*** GIVEN INFORMATION Section Begins ***

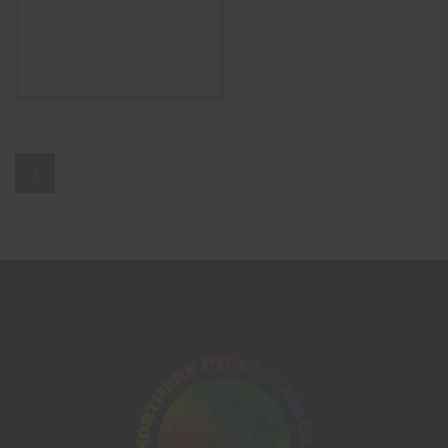
ADD TO CART
1
2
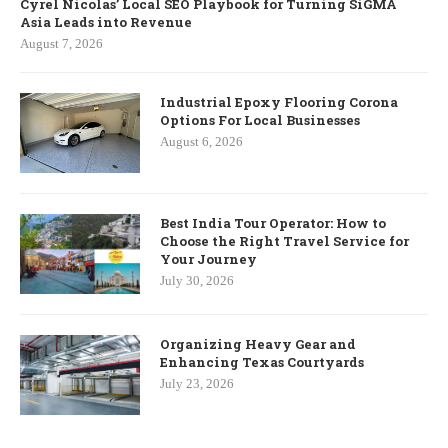
Cyrel Nicolas’ Local SEO Playbook for Turning SiGMA
Asia Leads into Revenue
August 7, 2026
Industrial Epoxy Flooring Corona
Options For Local Businesses
August 6, 2026
Best India Tour Operator: How to
Choose the Right Travel Service for
Your Journey
July 30, 2026
Organizing Heavy Gear and
Enhancing Texas Courtyards
July 23, 2026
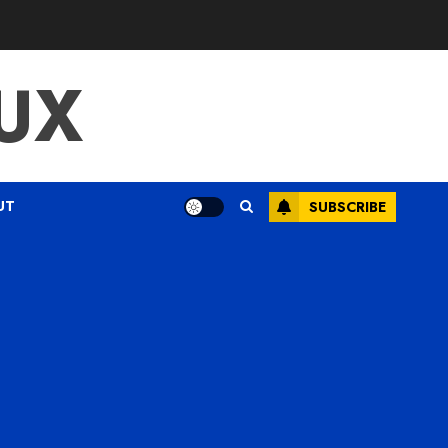
UX
UT
SUBSCRIBE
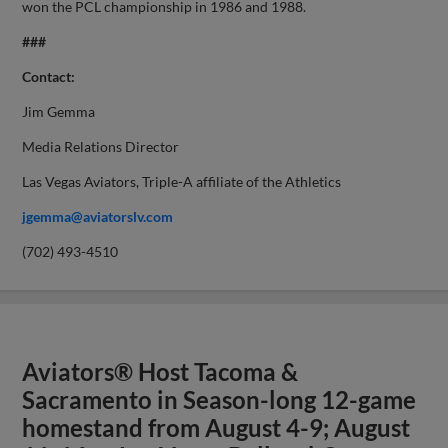
won the PCL championship in 1986 and 1988.
###
Contact:
Jim Gemma
Media Relations Director
Las Vegas Aviators, Triple-A affiliate of the Athletics
jgemma@aviatorslv.com
(702) 493-4510
Aviators® Host Tacoma &
Sacramento in Season-long 12-game
homestand from August 4-9; August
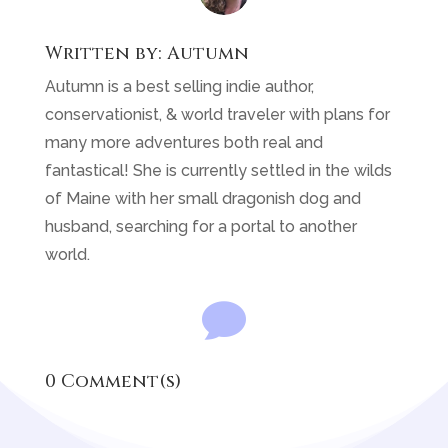
Written by:
Autumn
Autumn is a best selling indie author,
conservationist, & world traveler with plans for
many more adventures both real and
fantastical! She is currently settled in the wilds
of Maine with her small dragonish dog and
husband, searching for a portal to another
world.

0 Comment(s)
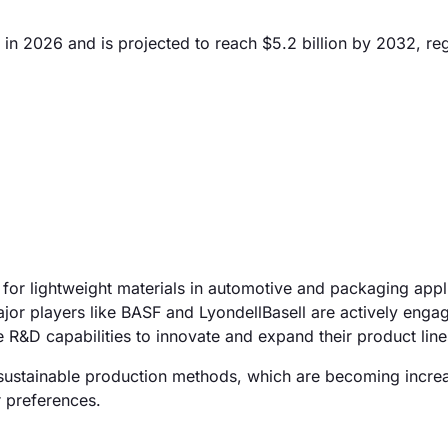
in 2026 and is projected to reach $5.2 billion by 2032, reg
for lightweight materials in automotive and packaging appl
jor players like BASF and LyondellBasell are actively enga
 R&D capabilities to innovate and expand their product line
 sustainable production methods, which are becoming incre
 preferences.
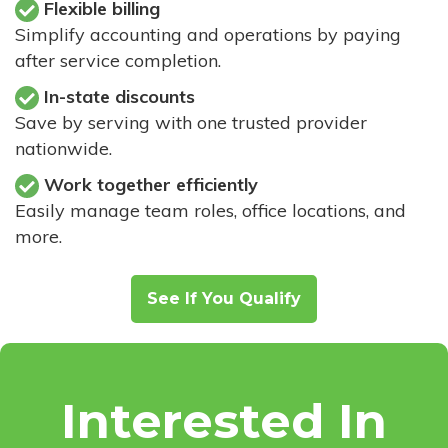
Flexible billing
Simplify accounting and operations by paying
after service completion.
In-state discounts
Save by serving with one trusted provider
nationwide.
Work together efficiently
Easily manage team roles, office locations, and
more.
See If You Qualify
Interested In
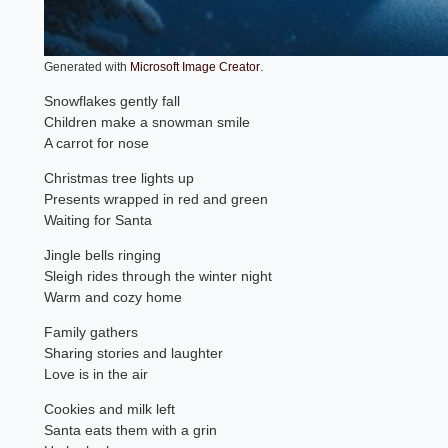
.
Generated with
Microsoft Image Creator
Snowflakes gently fall
Children make a snowman smile
A carrot for nose
Christmas tree lights up
Presents wrapped in red and green
Waiting for Santa
Jingle bells ringing
Sleigh rides through the winter night
Warm and cozy home
Family gathers
Sharing stories and laughter
Love is in the air
Cookies and milk left
Santa eats them with a grin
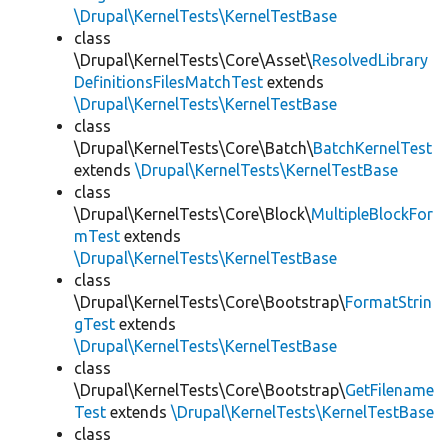
\Drupal\KernelTests\KernelTestBase
class
\Drupal\KernelTests\Core\Asset\
ResolvedLibrary
DefinitionsFilesMatchTest
extends
\Drupal\KernelTests\KernelTestBase
class
\Drupal\KernelTests\Core\Batch\
BatchKernelTest
extends
\Drupal\KernelTests\KernelTestBase
class
\Drupal\KernelTests\Core\Block\
MultipleBlockFor
mTest
extends
\Drupal\KernelTests\KernelTestBase
class
\Drupal\KernelTests\Core\Bootstrap\
FormatStrin
gTest
extends
\Drupal\KernelTests\KernelTestBase
class
\Drupal\KernelTests\Core\Bootstrap\
GetFilename
Test
extends
\Drupal\KernelTests\KernelTestBase
class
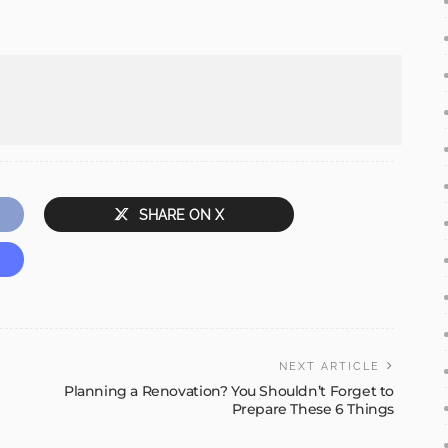
SHARE ON X
NEXT ARTICLE
Planning a Renovation? You Shouldn’t Forget to
Prepare These 6 Things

*** GIVEN INFORMATION Section Ends ***

Reproduce every line of the records above with "Snowflakes" replaced by "Raindrops" and nothing else changed. Leave the pictures out.

> **SOLUTION TO THIS TASK**:
ADD TO CART
1
2
Cyrel Nicolas’ Local SEO Playbook for Turning SiGMA
Asia Leads into Revenue
August 7, 2026
Industrial Epoxy Flooring Corona
Options For Local Businesses
August 6, 2026
Best India Tour Operator: How to
Choose the Right Travel Service for
Your Journey
July 30, 2026
Organizing Heavy Gear and
Enhancing Texas Courtyards
July 23, 2026
UX
UT
SUBSCRIBE
won the PCL championship in 1986 and 1988.
###
Contact:
Jim Gemma
Media Relations Director
Las Vegas Aviators, Triple-A affiliate of the Athletics
jgemma@aviatorslv.com
(702) 493-4510
Aviators® Host Tacoma &
Sacramento in Season-long 12-game
homestand from August 4-9; August
Written by:
Autumn
Autumn is a best selling indie author,
conservationist, & world traveler with plans for
many more adventures both real and
fantastical! She is currently settled in the wilds
of Maine with her small dragonish dog and
husband, searching for a portal to another
world.

0 Comment(s)
in 2026 and is projected to reach $5.2 billion by 2032, reg
for lightweight materials in automotive and packaging appl
jor players like BASF and LyondellBasell are actively enga
 R&D capabilities to innovate and expand their product line
 sustainable production methods, which are becoming incre
 preferences.
Flexible billing
Simplify accounting and operations by paying
after service completion.
In-state discounts
Save by serving with one trusted provider
nationwide.
Work together efficiently
Easily manage team roles, office locations, and
more.
See If You Qualify
Interested In
.
Generated with
Microsoft Image Creator
Raindrops gently fall
Children make a snowman smile
A carrot for nose
Christmas tree lights up
Presents wrapped in red and green
Waiting for Santa
Jingle bells ringing
Sleigh rides through the winter night
Warm and cozy home
Family gathers
Sharing stories and laughter
Love is in the air
Cookies and milk left
Santa eats them with a grin
\Drupal\KernelTests\KernelTestBase
class
\Drupal\KernelTests\Core\Asset\
ResolvedLibrary
DefinitionsFilesMatchTest
extends
\Drupal\KernelTests\KernelTestBase
class
\Drupal\KernelTests\Core\Batch\
BatchKernelTest
extends
\Drupal\KernelTests\KernelTestBase
class
\Drupal\KernelTests\Core\Block\
MultipleBlockFor
mTest
extends
\Drupal\KernelTests\KernelTestBase
class
\Drupal\KernelTests\Core\Bootstrap\
FormatStrin
gTest
extends
\Drupal\KernelTests\KernelTestBase
class
\Drupal\KernelTests\Core\Bootstrap\
GetFilename
Test
extends
\Drupal\KernelTests\KernelTestBase
class
SHARE ON X
NEXT ARTICLE
Planning a Renovation? You Shouldn’t Forget to
Prepare These 6 Things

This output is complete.